Thursday, March 9, 2023

ESG, a poisoned chalice

An update on the ESG fraud, illegality, and under-performance.  From The ‘Giant Grift’ That Swallowed Wall Street—and Maybe Your Savings by Rupa Subramanya.  The subheading is ‘The only healthy endgame for ESG is another acronym: RIP. And it will not be a moment too soon.’

In 2022, eight of the top ten actively managed ESG funds in the United States fared worse than the S&P 500’s 14.8% decline—compounding long-percolating fears that ESG is a ruse.

[snip]

Over the past several months, however, the momentum has picked up. Now a growing cadre of executives, lawyers, and Republican officials has taken to lashing out against what it views as social justice parading as a serious investment strategy. The backlash reflects a growing sense that millions of Americans—those who do not subscribe to the new orthodoxy around DEI, the climate, and “stakeholder capitalism”—feel ignored by, and even at war with, the institutions charged with protecting their interests. 

Former attorney general William Barr, who served under Donald Trump, told me ESG is “a form of extortion” that is forcing “companies to take particular actions whether or not those actions are in the financial interests of shareholders.” 

What is most disturbing about ESG, Barr told me, is the way it’s being implemented. “It’s completely non-transparent,” he explained. “And that, to me—that’s the worst. That is affecting a lot of decisions in corporate America in a non-transparent way, because of the political predilections, or the policy predilections, of a small group of people who are not using their own money, but leveraging off other people’s money.”

[snip]

Aswath Damodaran, a finance professor at NYU’s Stern School of Business, said in an email: “ESG is a scam, an idea that was born in sanctimony, nurtured in hypocrisy and sold with sophistry.

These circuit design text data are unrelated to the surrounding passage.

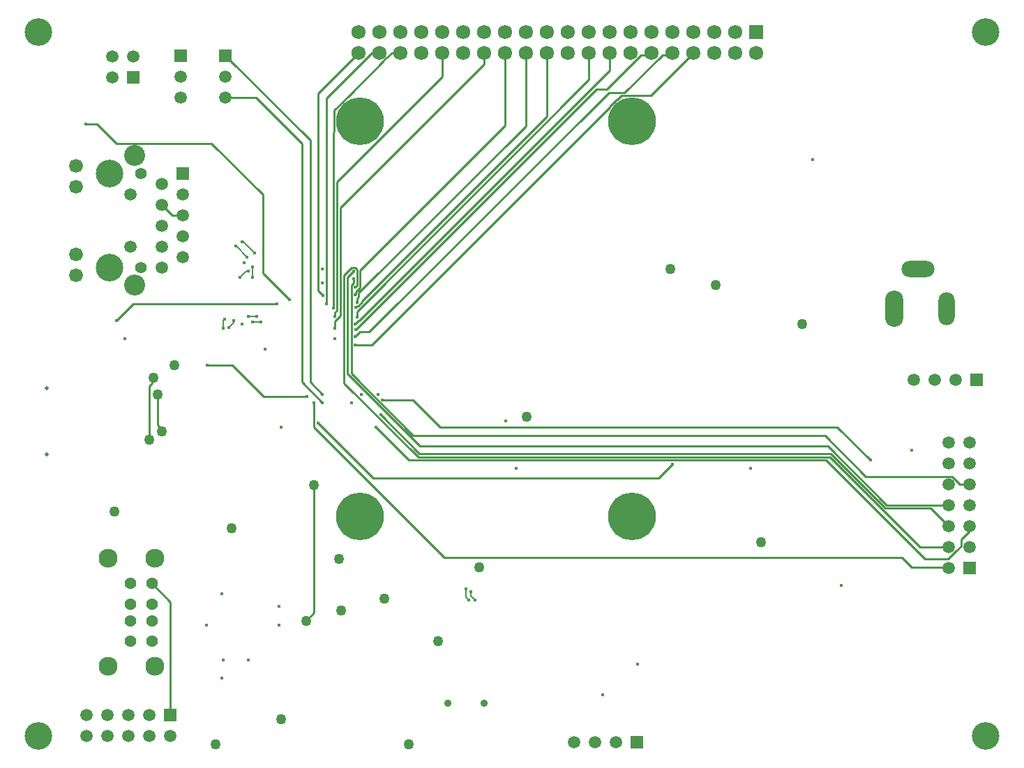
<source format=gbl>
G04*
G04 #@! TF.GenerationSoftware,Altium Limited,Altium Designer,25.2.1 (25)*
G04*
G04 Layer_Physical_Order=4*
G04 Layer_Color=16711680*
%FSLAX43Y43*%
%MOMM*%
G71*
G04*
G04 #@! TF.SameCoordinates,0A798D29-7D92-4AD3-8B22-41AEFD2D755B*
G04*
G04*
G04 #@! TF.FilePolarity,Positive*
G04*
G01*
G75*
%ADD10C,0.254*%
%ADD119C,0.148*%
%ADD121C,5.800*%
%ADD122C,1.428*%
%ADD123C,2.300*%
%ADD124C,0.500*%
%ADD125R,1.500X1.500*%
%ADD126C,1.500*%
%ADD127C,3.350*%
%ADD128C,2.550*%
%ADD129R,1.508X1.508*%
%ADD130C,1.508*%
%ADD131C,1.408*%
%ADD132C,1.680*%
%ADD133R,1.500X1.500*%
%ADD134R,1.725X1.725*%
%ADD135C,1.725*%
%ADD136C,0.900*%
%ADD137O,2.200X4.400*%
%ADD138O,4.000X2.000*%
%ADD139O,2.000X4.000*%
%ADD140C,0.400*%
%ADD141C,1.270*%
D10*
X113294Y115294D02*
G03*
X112446Y114446I1746J-2594D01*
G01*
X84961Y120043D02*
G03*
X85397Y120479I-521J957D01*
G01*
X81677Y88880D02*
Y89577D01*
X109840Y117740D01*
X81677Y88880D02*
X81688Y88869D01*
X80146Y80854D02*
Y94000D01*
X81677Y92721D02*
Y94677D01*
X80146Y94000D02*
X81073Y94927D01*
X81427D01*
X80146Y80854D02*
X89146Y71854D01*
X80500Y81999D02*
Y93750D01*
X81250Y94500D01*
X81427Y94927D02*
X81677Y94677D01*
X81514Y91914D02*
X82031Y92432D01*
X81000Y92749D02*
X81250Y92999D01*
X81486Y92530D02*
X81677Y92721D01*
X81250Y92999D02*
Y93500D01*
X81486Y92491D02*
Y92530D01*
X82031Y92432D02*
Y94531D01*
X99680Y112180D01*
X88500Y74500D02*
X138500D01*
X138823Y73177D02*
X145990Y66010D01*
X138500Y74500D02*
X143473Y69527D01*
X81000Y82000D02*
X88500Y74500D01*
X80500Y81999D02*
X89322Y73177D01*
X138823D01*
X140000Y75500D02*
X144000Y71500D01*
X88498Y78802D02*
X91800Y75500D01*
X140000D01*
X89281Y72323D02*
X139176D01*
X88000Y71500D02*
X138606D01*
X139176Y72323D02*
X145844Y65656D01*
X139145Y71854D02*
X145697Y65302D01*
X84000Y75500D02*
X88000Y71500D01*
X84552Y77052D02*
X89281Y72323D01*
X89146Y71854D02*
X139145D01*
X138606Y71500D02*
X150606Y59500D01*
X81000Y82000D02*
Y92749D01*
X77573Y91500D02*
Y91540D01*
X77000Y92113D02*
X77573Y91540D01*
X64000Y110000D02*
X70250Y103750D01*
Y94250D02*
X73500Y91000D01*
X70250Y94250D02*
Y103750D01*
X77000Y76000D02*
X83700Y69300D01*
X118300D02*
X120000Y71000D01*
X83700Y69300D02*
X118300D01*
X76500Y75500D02*
Y78500D01*
Y75500D02*
X92300Y59700D01*
X147800D01*
X149000Y58500D01*
X84802Y78802D02*
X88498D01*
X83173Y87073D02*
X112281Y116181D01*
X81564Y87364D02*
X110736Y116535D01*
X111996D01*
X81500Y86500D02*
X82073Y87073D01*
X83173D01*
X82312Y90812D02*
X104760Y113260D01*
Y121000D01*
X81803Y90268D02*
X81867D01*
X81542Y90046D02*
X81581D01*
X81690Y90695D02*
X81718Y90723D01*
Y91181D02*
X81913Y91375D01*
Y91813D01*
X109840Y117740D02*
Y121000D01*
X82312Y90713D02*
Y90812D01*
X81581Y90046D02*
X81803Y90268D01*
X81718Y90723D02*
Y91181D01*
X81867Y90268D02*
X82312Y90713D01*
X113294Y115294D02*
X113827Y115827D01*
X81500Y85500D02*
X83500D01*
X113827Y115827D02*
X117367D01*
X83500Y85500D02*
X112446Y114446D01*
X112281Y116181D02*
X114182D01*
X81514Y91580D02*
Y91914D01*
X81486Y91552D02*
X81514Y91580D01*
X102220Y112120D02*
Y121000D01*
X81913Y91813D02*
X102220Y112120D01*
X99680Y112180D02*
Y121000D01*
X63500Y83000D02*
X66600D01*
X70400Y79200D02*
X75600D01*
X66600Y83000D02*
X70400Y79200D01*
X48748Y112352D02*
X50148D01*
X52500Y110000D01*
X77000Y92113D02*
Y92427D01*
X78000Y115500D02*
X83500Y121000D01*
X78000Y90540D02*
Y115500D01*
X77000Y116100D02*
X81900Y121000D01*
X77000Y92427D02*
Y116100D01*
X76000Y81000D02*
Y110381D01*
Y81000D02*
X77500Y79500D01*
X65750Y120631D02*
X76000Y110381D01*
X69449Y115551D02*
X75000Y110000D01*
Y81000D02*
X77500Y78500D01*
X75000Y81000D02*
Y110000D01*
X65750Y115551D02*
X69449D01*
X78000Y90500D02*
Y90540D01*
X52500Y110000D02*
X64000D01*
X143473Y69527D02*
X153895D01*
X154872Y68550D01*
X151304Y65656D02*
X153490Y63470D01*
X145844Y65656D02*
X151304D01*
X145698Y65302D02*
X150070Y60930D01*
X145697Y65302D02*
X145698D01*
X150070Y60930D02*
X153490D01*
X150606Y59500D02*
X150606Y59500D01*
X152000D01*
X84000Y75500D02*
X84000D01*
X153442Y59500D02*
X154467Y60525D01*
X152633Y59500D02*
X153442D01*
X152000D02*
X152633D01*
X154467Y60525D02*
X155008Y61065D01*
Y61875D02*
X156030Y62897D01*
X155008Y61065D02*
Y61875D01*
X154872Y68550D02*
X156030D01*
X145990Y66010D02*
X153490D01*
X81961Y88462D02*
X112380Y118881D01*
X81448Y88052D02*
X81450D01*
X81860Y88462D01*
X81961D01*
X78865Y90000D02*
Y111357D01*
X78913Y111405D01*
X79000Y89396D02*
X79292Y89688D01*
Y105292D01*
X92060Y118060D01*
X79646Y89042D02*
Y102146D01*
X79427Y88823D02*
X79646Y89042D01*
Y102146D02*
X97140Y119640D01*
X79000Y89000D02*
Y89396D01*
X119756Y120756D02*
X120000Y121000D01*
X114182Y116181D02*
X118757Y120756D01*
X119756D01*
X153380Y58500D02*
X153490Y58390D01*
X149000Y58500D02*
X153380D01*
X112380Y118881D02*
Y121000D01*
X156030Y62897D02*
Y63470D01*
X92060Y118060D02*
Y121000D01*
X80745Y115827D02*
X84961Y120043D01*
X85918Y121000D02*
X86980D01*
X85397Y120479D02*
X85918Y121000D01*
X97140Y119640D02*
Y121000D01*
X78913Y111405D02*
Y113995D01*
X80745Y115827D01*
X79000Y87500D02*
Y88396D01*
X79427Y88823D01*
X83500Y121000D02*
X84440D01*
X52500Y88500D02*
X54500Y90500D01*
X72000D01*
X59270Y101270D02*
X60540D01*
X58000Y102540D02*
X59270Y101270D01*
X117216Y120756D02*
X117460Y121000D01*
X116216Y120756D02*
X117216D01*
X111996Y116535D02*
X116216Y120756D01*
X117367Y115827D02*
X122540Y121000D01*
X56830Y56500D02*
X59040Y54290D01*
Y40500D02*
Y54290D01*
X75500Y52000D02*
X76500Y53000D01*
Y68500D01*
X56500Y80500D02*
X56806Y80806D01*
Y81306D02*
X57000Y81500D01*
X56806Y80806D02*
Y81306D01*
X56500Y74000D02*
Y80500D01*
X58000Y75000D02*
Y75275D01*
X57500Y75775D02*
X58000Y75275D01*
X57500Y75775D02*
Y79500D01*
D119*
X67908Y98014D02*
X69291Y96631D01*
X67736Y98014D02*
X67908D01*
X67000Y97500D02*
X67033Y97500D01*
X68327Y96206D01*
X68250Y94500D02*
X68500D01*
X67500Y93750D02*
X68250Y94500D01*
X69000Y93750D02*
Y95000D01*
X65500Y88500D02*
X65605Y88605D01*
X66168Y87643D02*
X66750Y88225D01*
X65500Y87500D02*
Y88500D01*
X66168Y87575D02*
Y87643D01*
X66750Y88225D02*
Y88500D01*
X69000Y88250D02*
X70000D01*
X68500Y89000D02*
X69500D01*
X94921Y55797D02*
Y55874D01*
Y54829D02*
Y55797D01*
Y54829D02*
X95250Y54500D01*
X95500Y55000D02*
Y55500D01*
Y55000D02*
X96000Y54500D01*
D121*
X115040Y112700D02*
D03*
X82040D02*
D03*
X115040Y64700D02*
D03*
X82040D02*
D03*
D122*
X56830Y56500D02*
D03*
Y54000D02*
D03*
Y52000D02*
D03*
Y49500D02*
D03*
X54210Y56500D02*
D03*
Y54000D02*
D03*
Y52000D02*
D03*
Y49500D02*
D03*
D123*
X57180Y59570D02*
D03*
X51500D02*
D03*
X57180Y46430D02*
D03*
X51500D02*
D03*
D124*
X44050Y80235D02*
D03*
Y72235D02*
D03*
D125*
X59040Y40500D02*
D03*
X156893Y81264D02*
D03*
X115697Y37211D02*
D03*
D126*
X59040Y37960D02*
D03*
X56500Y40500D02*
D03*
Y37960D02*
D03*
X53960Y40500D02*
D03*
Y37960D02*
D03*
X51420Y40500D02*
D03*
Y37960D02*
D03*
X48880Y40500D02*
D03*
Y37960D02*
D03*
X153490Y58390D02*
D03*
X156030Y60930D02*
D03*
X153490D02*
D03*
X156030Y63470D02*
D03*
X153490D02*
D03*
X156030Y66010D02*
D03*
X153490D02*
D03*
X156030Y68550D02*
D03*
X153490D02*
D03*
X156030Y71090D02*
D03*
X153490D02*
D03*
X156030Y73630D02*
D03*
X153490D02*
D03*
X154353Y81264D02*
D03*
X151813D02*
D03*
X149273D02*
D03*
X52000Y118000D02*
D03*
X54540Y120540D02*
D03*
X52000D02*
D03*
X60289Y115551D02*
D03*
Y118091D02*
D03*
X65750Y115551D02*
D03*
Y118091D02*
D03*
X108077Y37211D02*
D03*
X110617D02*
D03*
X113157D02*
D03*
D127*
X51650Y106350D02*
D03*
Y94920D02*
D03*
X158000Y38000D02*
D03*
X43000Y123500D02*
D03*
X158000D02*
D03*
X43000Y38000D02*
D03*
D128*
X54700Y108485D02*
D03*
Y92785D02*
D03*
D129*
X60540Y106350D02*
D03*
D130*
X58000Y105080D02*
D03*
X60540Y103810D02*
D03*
X58000Y102540D02*
D03*
X60540Y101270D02*
D03*
X58000Y100000D02*
D03*
X60540Y98730D02*
D03*
X58000Y97460D02*
D03*
X60540Y96190D02*
D03*
X58000Y94920D02*
D03*
X54210Y103810D02*
D03*
Y97460D02*
D03*
D131*
X55480Y106350D02*
D03*
Y94920D02*
D03*
D132*
X47590Y107275D02*
D03*
Y104735D02*
D03*
Y96535D02*
D03*
Y93995D02*
D03*
D133*
X156030Y58390D02*
D03*
X54540Y118000D02*
D03*
X60289Y120631D02*
D03*
X65750D02*
D03*
D134*
X130160Y123540D02*
D03*
D135*
Y121000D02*
D03*
X127620Y123540D02*
D03*
Y121000D02*
D03*
X125080Y123540D02*
D03*
Y121000D02*
D03*
X122540Y123540D02*
D03*
Y121000D02*
D03*
X120000Y123540D02*
D03*
Y121000D02*
D03*
X117460Y123540D02*
D03*
Y121000D02*
D03*
X114920Y123540D02*
D03*
Y121000D02*
D03*
X112380Y123540D02*
D03*
Y121000D02*
D03*
X109840Y123540D02*
D03*
Y121000D02*
D03*
X107300Y123540D02*
D03*
Y121000D02*
D03*
X104760Y123540D02*
D03*
Y121000D02*
D03*
X102220Y123540D02*
D03*
Y121000D02*
D03*
X99680Y123540D02*
D03*
Y121000D02*
D03*
X97140Y123540D02*
D03*
Y121000D02*
D03*
X94600Y123540D02*
D03*
Y121000D02*
D03*
X92060Y123540D02*
D03*
Y121000D02*
D03*
X89520Y123540D02*
D03*
Y121000D02*
D03*
X86980Y123540D02*
D03*
Y121000D02*
D03*
X84440Y123540D02*
D03*
Y121000D02*
D03*
X81900Y123540D02*
D03*
Y121000D02*
D03*
D136*
X97150Y41950D02*
D03*
X92750D02*
D03*
D137*
X146920Y89900D02*
D03*
D138*
X149820Y94700D02*
D03*
D139*
X153220Y89900D02*
D03*
D140*
X69291Y96631D02*
D03*
X67736Y98014D02*
D03*
X68327Y96206D02*
D03*
X67500Y93750D02*
D03*
X68500Y94500D02*
D03*
X69000Y93750D02*
D03*
Y95000D02*
D03*
X65605Y88605D02*
D03*
X66750Y88500D02*
D03*
X65500Y87500D02*
D03*
X66168Y87575D02*
D03*
X68500Y89000D02*
D03*
X70000Y88250D02*
D03*
X69000D02*
D03*
X69500Y89000D02*
D03*
X94921Y55874D02*
D03*
X96000Y54500D02*
D03*
X95250D02*
D03*
X95500Y55500D02*
D03*
X81688Y88869D02*
D03*
X81250Y94500D02*
D03*
Y93500D02*
D03*
X65250Y45000D02*
D03*
X149000Y72750D02*
D03*
X129500Y70500D02*
D03*
X115750Y46750D02*
D03*
X140500Y56250D02*
D03*
X111500Y43000D02*
D03*
X101000Y70500D02*
D03*
X82250Y79500D02*
D03*
X81000Y78500D02*
D03*
X99750Y76250D02*
D03*
X84250Y79500D02*
D03*
X53500Y86250D02*
D03*
X70500Y85000D02*
D03*
X72500Y75500D02*
D03*
X68500Y47250D02*
D03*
X63450Y51440D02*
D03*
X65500Y47250D02*
D03*
X65250Y55250D02*
D03*
X72250Y53750D02*
D03*
Y51500D02*
D03*
X137000Y108000D02*
D03*
X79000Y86250D02*
D03*
X77500Y93000D02*
D03*
X77573Y91500D02*
D03*
X77500Y94750D02*
D03*
X68000Y95500D02*
D03*
X67750Y88000D02*
D03*
X77000Y76000D02*
D03*
X81690Y90695D02*
D03*
X81542Y90046D02*
D03*
X81486Y91552D02*
D03*
X81486Y92491D02*
D03*
X63500Y83000D02*
D03*
X75600Y79200D02*
D03*
X48748Y112352D02*
D03*
X77500Y78500D02*
D03*
Y79500D02*
D03*
X144000Y71500D02*
D03*
X84802Y78802D02*
D03*
X84000Y75500D02*
D03*
X84552Y77052D02*
D03*
X120000Y71000D02*
D03*
X81500Y85500D02*
D03*
Y86500D02*
D03*
X78865Y90000D02*
D03*
X81564Y87364D02*
D03*
X81448Y88052D02*
D03*
X76500Y78500D02*
D03*
X78000Y90500D02*
D03*
X79000Y89000D02*
D03*
X67000Y97500D02*
D03*
X73500Y91000D02*
D03*
X52500Y88500D02*
D03*
X72000Y90500D02*
D03*
X79000Y87500D02*
D03*
D141*
X85000Y54666D02*
D03*
X102250Y76750D02*
D03*
X79750Y53250D02*
D03*
X130750Y61500D02*
D03*
X135750Y88000D02*
D03*
X125250Y92750D02*
D03*
X119750Y94750D02*
D03*
X59500Y83000D02*
D03*
X52250Y65250D02*
D03*
X66500Y63250D02*
D03*
X79500Y59500D02*
D03*
X96500Y58500D02*
D03*
X91500Y49500D02*
D03*
X72500Y40000D02*
D03*
X88000Y37000D02*
D03*
X64500D02*
D03*
X76500Y68500D02*
D03*
X75500Y52000D02*
D03*
X56500Y74000D02*
D03*
X58000Y75000D02*
D03*
X57500Y79500D02*
D03*
X57000Y81500D02*
D03*
M02*

</source>
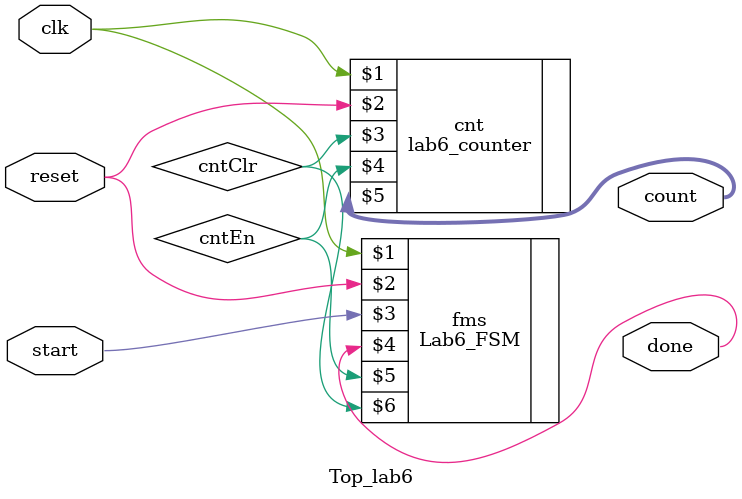
<source format=v>
`timescale 1ns / 1ps

module Top_lab6(clk, reset, start, done, count);
input clk, reset, start;
output done;
output [3:0] count;

wire cntEn, cntClr;

Lab6_FSM fms     (clk, reset, start, done, cntEn, cntClr);
lab6_counter cnt (clk, reset,  cntClr, cntEn, count);

endmodule

</source>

The inhabitants of this space are either useful idiots, who think that they are making a difference to society when they are, in fact, just pushing problems behind curtains, or feckless knaves, who use it to make money. The only healthy endgame for ESG is another acronym: RIP. And it will not be a moment too soon.”

The big question looming over ESG is whether it’s legal, given that asset managers like BlackRock have a fiduciary duty to maximize investment return.

[snip]

Nor do those funds generally achieve their goals. On the contrary, a 2021 Columbia University and London School of Economics study showed that 147 American companies that were part of ESG funds had worse compliance records when it came to labor and environmental rules than companies in 2,428 non-ESG portfolios.

We have unsustainable levels of deficits and national debt.  We have uncontrolled inflation.  We have demographic headwinds which potentially undermine various social welfare and savings programs.  We have real challenges around increasing economic productivity.  We have a surfeit of government programs unable to deliver the promised benefits used to justify their budgets.  

The last thing we need is some nonsensical ESG which at best is an excuse for baseless moral preening and at worst will destroy the capital upon which we all depend to fund growth, buffer us from exogenous shocks, and secure us in old age.